EXERCISE INPUT =

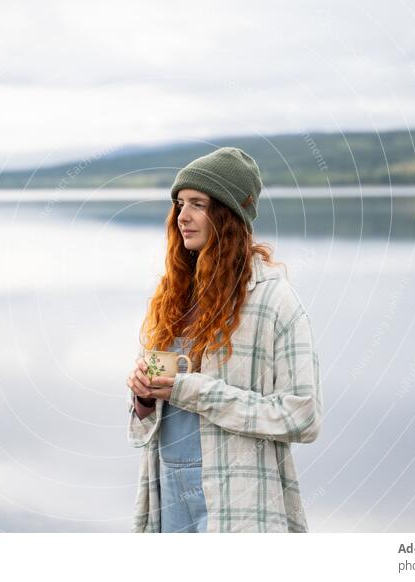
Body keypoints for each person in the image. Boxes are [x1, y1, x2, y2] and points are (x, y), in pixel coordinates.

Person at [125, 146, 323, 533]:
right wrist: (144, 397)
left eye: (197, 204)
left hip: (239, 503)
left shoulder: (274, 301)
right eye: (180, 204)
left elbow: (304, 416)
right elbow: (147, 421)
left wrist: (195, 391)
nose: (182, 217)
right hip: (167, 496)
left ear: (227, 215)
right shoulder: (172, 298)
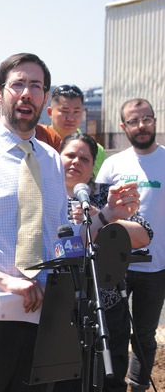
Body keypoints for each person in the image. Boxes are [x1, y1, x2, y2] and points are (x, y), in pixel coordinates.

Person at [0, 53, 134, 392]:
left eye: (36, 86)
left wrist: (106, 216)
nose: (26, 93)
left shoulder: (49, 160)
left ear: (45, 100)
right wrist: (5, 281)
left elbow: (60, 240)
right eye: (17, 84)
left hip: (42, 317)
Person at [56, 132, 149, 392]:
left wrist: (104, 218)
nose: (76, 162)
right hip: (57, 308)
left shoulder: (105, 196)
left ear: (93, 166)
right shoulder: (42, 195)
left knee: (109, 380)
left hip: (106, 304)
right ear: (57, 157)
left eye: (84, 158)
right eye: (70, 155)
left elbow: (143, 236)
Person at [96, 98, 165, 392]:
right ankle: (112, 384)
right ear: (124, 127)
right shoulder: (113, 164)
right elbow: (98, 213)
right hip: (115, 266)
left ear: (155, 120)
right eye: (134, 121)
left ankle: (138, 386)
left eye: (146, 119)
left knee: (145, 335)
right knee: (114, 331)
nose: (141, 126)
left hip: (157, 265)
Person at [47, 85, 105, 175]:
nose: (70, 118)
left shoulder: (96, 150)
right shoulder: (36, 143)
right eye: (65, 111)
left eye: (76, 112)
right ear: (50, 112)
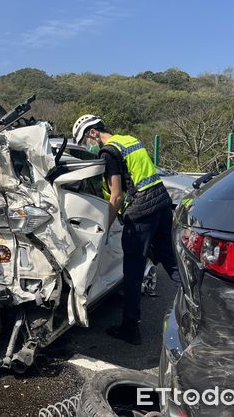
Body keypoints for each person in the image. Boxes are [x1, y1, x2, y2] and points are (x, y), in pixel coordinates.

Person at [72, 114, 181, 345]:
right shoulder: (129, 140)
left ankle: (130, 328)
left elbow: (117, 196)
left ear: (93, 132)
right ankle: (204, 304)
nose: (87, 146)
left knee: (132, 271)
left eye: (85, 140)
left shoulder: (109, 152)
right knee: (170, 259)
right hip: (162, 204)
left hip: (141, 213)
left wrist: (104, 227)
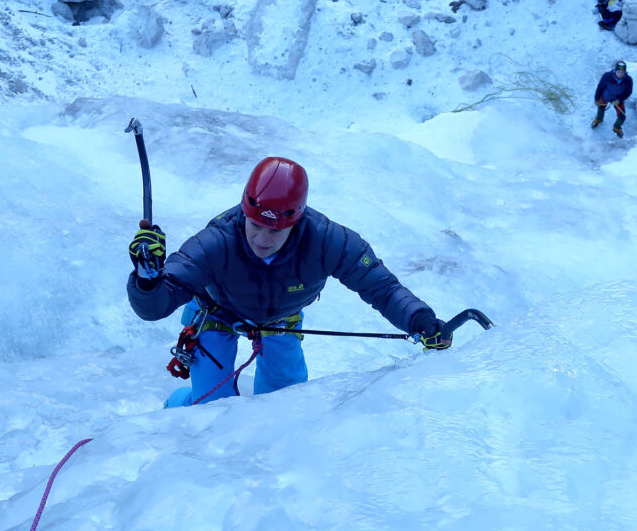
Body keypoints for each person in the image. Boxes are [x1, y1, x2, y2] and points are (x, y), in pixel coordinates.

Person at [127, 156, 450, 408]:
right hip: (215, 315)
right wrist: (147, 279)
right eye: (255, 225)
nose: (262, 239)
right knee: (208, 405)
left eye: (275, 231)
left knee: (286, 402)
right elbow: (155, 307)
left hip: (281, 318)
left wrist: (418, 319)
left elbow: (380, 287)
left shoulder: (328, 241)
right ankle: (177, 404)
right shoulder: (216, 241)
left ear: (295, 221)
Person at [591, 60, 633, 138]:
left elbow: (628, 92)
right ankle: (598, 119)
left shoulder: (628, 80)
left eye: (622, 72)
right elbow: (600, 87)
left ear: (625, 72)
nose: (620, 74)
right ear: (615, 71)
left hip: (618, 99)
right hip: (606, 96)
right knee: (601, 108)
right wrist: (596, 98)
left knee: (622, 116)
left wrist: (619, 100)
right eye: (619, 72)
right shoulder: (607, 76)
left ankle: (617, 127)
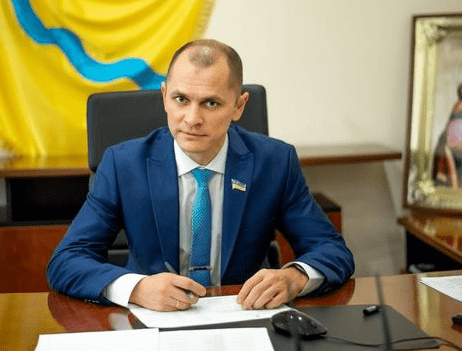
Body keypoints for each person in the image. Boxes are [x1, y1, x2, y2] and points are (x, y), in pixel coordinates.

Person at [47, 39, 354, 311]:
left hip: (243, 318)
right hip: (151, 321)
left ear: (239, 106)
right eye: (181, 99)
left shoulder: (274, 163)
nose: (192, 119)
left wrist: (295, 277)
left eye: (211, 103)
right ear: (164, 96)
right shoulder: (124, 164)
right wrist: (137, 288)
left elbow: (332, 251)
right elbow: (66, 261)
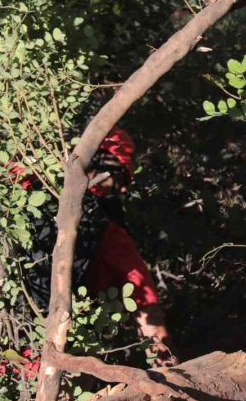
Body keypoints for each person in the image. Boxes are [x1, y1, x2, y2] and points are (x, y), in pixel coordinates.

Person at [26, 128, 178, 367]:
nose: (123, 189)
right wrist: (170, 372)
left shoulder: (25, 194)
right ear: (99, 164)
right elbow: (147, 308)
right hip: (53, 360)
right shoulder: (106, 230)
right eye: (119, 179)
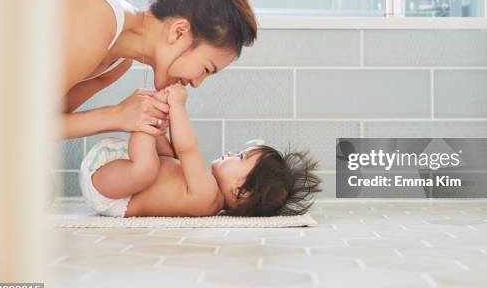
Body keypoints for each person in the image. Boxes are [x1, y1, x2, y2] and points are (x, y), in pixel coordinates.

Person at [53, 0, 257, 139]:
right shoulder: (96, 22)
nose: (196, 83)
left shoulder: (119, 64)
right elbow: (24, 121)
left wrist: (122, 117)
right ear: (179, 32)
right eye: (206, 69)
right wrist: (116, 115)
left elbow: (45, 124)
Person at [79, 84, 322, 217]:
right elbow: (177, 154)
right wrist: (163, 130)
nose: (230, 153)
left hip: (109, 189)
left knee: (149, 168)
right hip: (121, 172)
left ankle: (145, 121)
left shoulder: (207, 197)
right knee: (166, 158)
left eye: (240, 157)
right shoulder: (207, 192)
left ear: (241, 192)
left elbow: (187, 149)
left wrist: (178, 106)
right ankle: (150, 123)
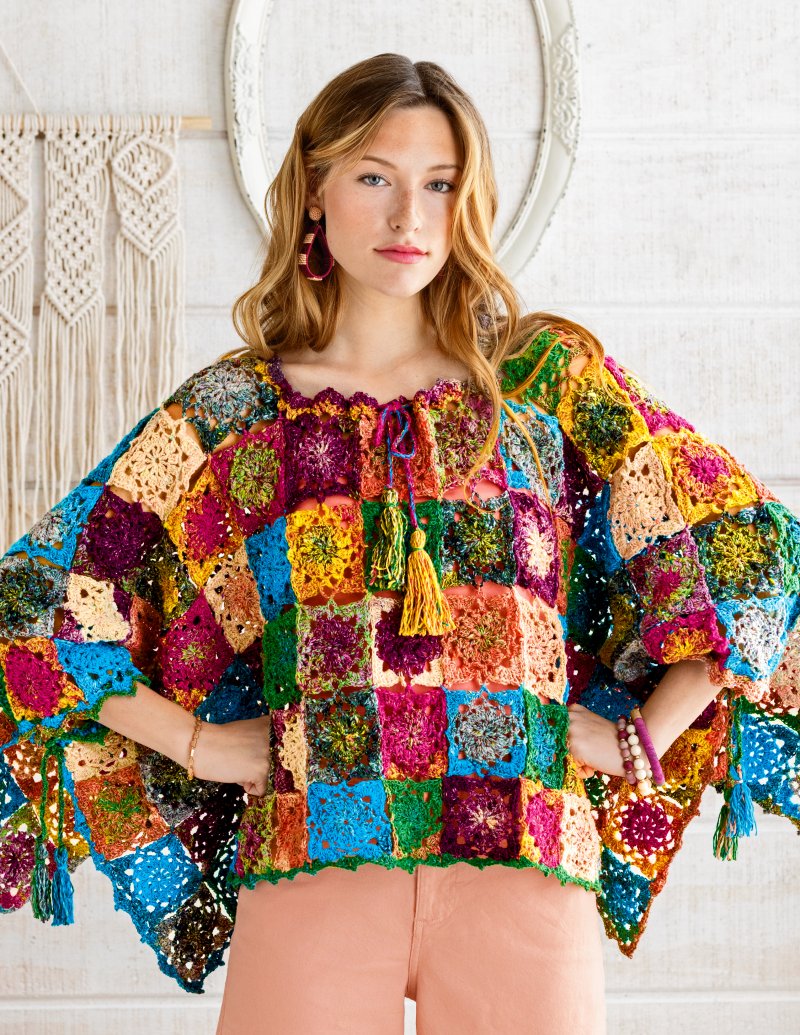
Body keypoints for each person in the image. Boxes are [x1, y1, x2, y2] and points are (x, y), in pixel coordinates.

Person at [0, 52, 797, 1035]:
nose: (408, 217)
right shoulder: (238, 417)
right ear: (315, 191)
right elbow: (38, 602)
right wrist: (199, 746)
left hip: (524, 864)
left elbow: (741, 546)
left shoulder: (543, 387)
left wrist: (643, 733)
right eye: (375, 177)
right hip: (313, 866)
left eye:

WHAT IS EXPECTED = Everything in the entries above except the pictures should be given again exactly.

OUTPUT FOR THIS EXERCISE =
Body keypoints for each person in the image. Boxes are [x1, y1, x2, y2] and points are (x, y), in pixel coordinates.

Person at [125, 146, 323, 533]:
right wrist: (144, 397)
left eye: (197, 204)
left hip: (239, 503)
left shoulder: (274, 301)
right eye: (180, 204)
left elbow: (304, 416)
right elbow: (147, 421)
left wrist: (195, 391)
nose: (182, 217)
right hip: (167, 496)
left ear: (227, 215)
right shoulder: (172, 298)
Body keypoints for each person in the image. Boxes are [x1, y1, x2, y2] and points are (x, y), in pixel coordinates.

Person at [0, 53, 134, 392]:
left eye: (36, 86)
left wrist: (106, 216)
nose: (26, 93)
left shoulder: (49, 160)
left ear: (45, 100)
right wrist: (5, 281)
left elbow: (60, 240)
right eye: (17, 84)
left hip: (42, 317)
Person at [56, 132, 149, 392]:
left wrist: (104, 218)
nose: (76, 162)
right hip: (57, 308)
left shoulder: (105, 196)
left ear: (93, 166)
right shoulder: (42, 195)
left knee: (109, 380)
left hip: (106, 304)
right ear: (57, 157)
left eye: (84, 158)
right eye: (70, 155)
left elbow: (143, 236)
Person at [96, 98, 165, 392]:
right ankle: (112, 384)
right ear: (124, 127)
right shoulder: (113, 164)
right elbow: (98, 213)
right hip: (115, 266)
left ear: (155, 120)
right eye: (134, 121)
left ankle: (138, 386)
left eye: (146, 119)
left knee: (145, 335)
right knee: (114, 331)
nose: (141, 126)
left hip: (157, 265)
Person at [47, 85, 105, 175]:
nose: (70, 118)
left shoulder: (96, 150)
right shoulder: (36, 143)
right eye: (65, 111)
left eye: (76, 112)
right ear: (50, 112)
Body keypoints for each person in the image. Boxes are [x1, y1, x2, y2] and points are (x, y), in pixel coordinates.

Person at [72, 114, 181, 345]:
right shoulder: (129, 140)
left ankle: (130, 328)
left elbow: (117, 196)
left ear: (93, 132)
right ankle: (204, 304)
nose: (87, 146)
left knee: (132, 271)
left eye: (85, 140)
left shoulder: (109, 152)
right knee: (170, 259)
right hip: (162, 204)
left hip: (141, 213)
left wrist: (104, 227)
Body keypoints for each person in the image. Boxes are [x1, y1, x2, y2] and points are (x, y), in pixel coordinates.

Person at [127, 156, 450, 408]:
right hip: (215, 315)
right wrist: (147, 279)
right eye: (255, 225)
nose: (262, 239)
right knee: (208, 405)
left eye: (275, 231)
left knee: (286, 402)
right elbow: (155, 307)
left hip: (281, 318)
left wrist: (418, 319)
left elbow: (380, 287)
left shoulder: (328, 241)
right ankle: (177, 404)
right shoulder: (216, 241)
left ear: (295, 221)
Person at [591, 60, 633, 138]:
left elbow: (628, 92)
right ankle: (598, 119)
left shoulder: (628, 80)
left eye: (622, 72)
right elbow: (600, 87)
left ear: (625, 72)
nose: (620, 74)
right ear: (615, 71)
left hip: (618, 99)
right hip: (606, 96)
right knee: (601, 108)
right wrist: (596, 98)
left knee: (622, 116)
left wrist: (619, 100)
right eye: (619, 72)
right shoulder: (607, 76)
left ankle: (617, 127)
Body keypoints for each person in the image. Boxes are [x1, y1, x2, y2] and points are (x, y), in pixel coordinates.

Person at [47, 39, 354, 311]:
left hip: (243, 318)
right hip: (151, 321)
left ear: (239, 106)
right eye: (181, 99)
left shoulder: (274, 163)
nose: (192, 119)
left wrist: (295, 277)
left eye: (211, 103)
right ear: (164, 96)
right shoulder: (124, 164)
right wrist: (137, 288)
left elbow: (332, 251)
right elbow: (66, 261)
Body keypoints for each person in the image. Boxes are [x1, y1, x2, y2] and points are (x, y), in pixel coordinates.

Person at [26, 128, 178, 367]:
nose: (123, 189)
right wrist: (170, 372)
left shoulder: (25, 194)
right ear: (99, 164)
right elbow: (147, 308)
right hip: (53, 360)
right shoulder: (106, 230)
right eye: (119, 179)
Body keypoints for each person in the image. Boxes are [x1, y1, x2, y2] and points are (x, y), in pixel coordinates.

Person at [53, 0, 257, 139]:
right shoulder: (96, 22)
nose: (196, 83)
left shoulder: (119, 64)
right elbow: (24, 121)
left wrist: (122, 117)
right ear: (179, 32)
right eye: (206, 69)
right wrist: (116, 115)
left elbow: (45, 124)
Person at [79, 84, 322, 217]:
right elbow: (177, 154)
right wrist: (163, 130)
nose: (230, 153)
left hip: (109, 189)
left knee: (149, 168)
right hip: (121, 172)
left ankle: (145, 121)
left shoulder: (207, 197)
right knee: (166, 158)
left eye: (240, 157)
right shoulder: (207, 192)
left ear: (241, 192)
left elbow: (187, 149)
left wrist: (178, 106)
right ankle: (150, 123)
Body keypoints for each person in the image. Boxes are [x1, y1, x2, y2] and points are (x, y), in pixel coordinates.

Person at [0, 52, 797, 1035]:
nose: (408, 217)
right shoulder: (238, 417)
right ear: (315, 191)
right elbow: (38, 602)
right wrist: (199, 746)
left hip: (524, 864)
left elbow: (741, 546)
left shoulder: (543, 387)
left wrist: (643, 733)
right eye: (375, 177)
right hip: (313, 866)
left eye:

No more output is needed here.